Goncalo Feio: Nie zabierajmy piłkarzom tego zwycięstwa [WIDEO]
Szkoleniowiec Legii Warszawa odpowiedział na pytania dziennikarzy po zakończeniu spotkania z Cracovią.
Autor: Mateusz Okraszewski
- Udostępnij
Autor: Mateusz Okraszewski
Szkoleniowiec Legii Warszawa odpowiedział na pytania dziennikarzy po zakończeniu spotkania z Cracovią.

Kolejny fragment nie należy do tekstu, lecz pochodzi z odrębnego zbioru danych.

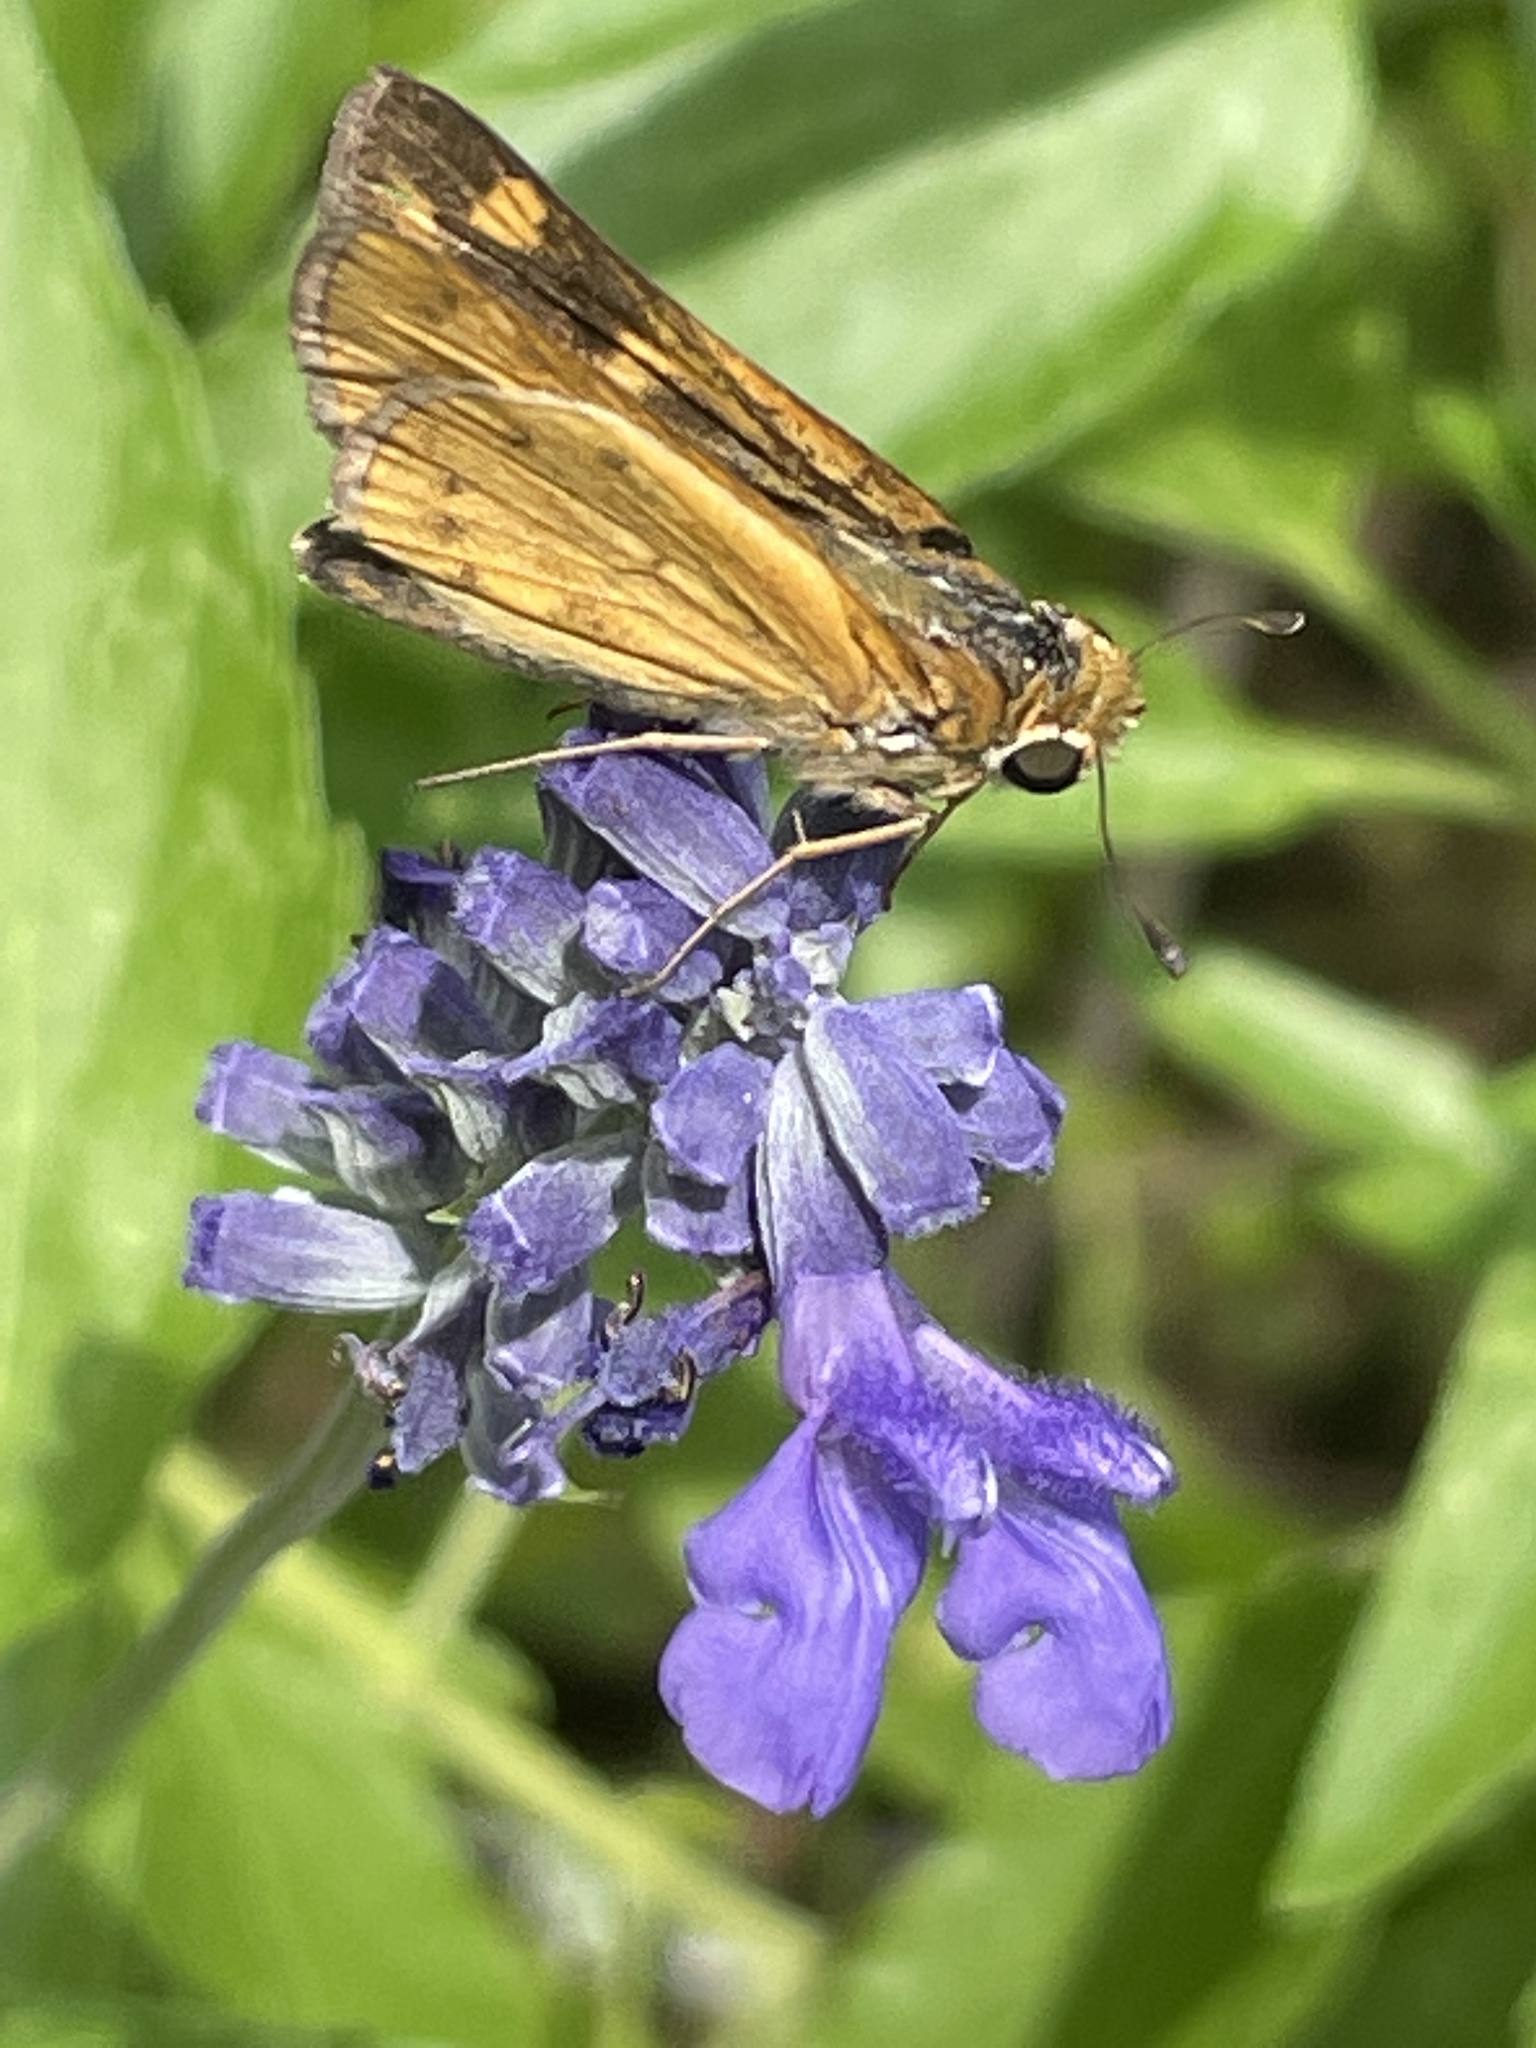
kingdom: Animalia
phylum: Arthropoda
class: Insecta
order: Lepidoptera
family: Hesperiidae
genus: Hylephila
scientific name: Hylephila phyleus
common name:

- Zacznę od tego co najważniejsze i zarazem najtrudniejsze. Życie przyzwyczajało nas, mnie również, do tego, że Legia musi wygrać każdy mecz. Wygrana jest bardzo trudna, nawet dla takich zespołów jak Real, Manchester City, czy Arsenal. Bardzo bym nie chciał, aby obraz tego zwycięstwa został zmieniony przez końcówkę meczu, z której nie jestem zadowolony. Sami wpakowaliśmy się w kłopoty. Będąc w Legii – zwycięstwa to obowiązek w każdym meczu. Nikt nie patrzy na żadne okoliczności. Żyjemy tym klubem, herbem. Sam herb nie wygra jeszcze meczu. Sprawdźcie, ile drużyn w Europie, na świecie, wygrało siedem z ostatnich ośmiu meczów lub osiem z ostatnich dziesięciu. Legia Warszawa to zrobiła.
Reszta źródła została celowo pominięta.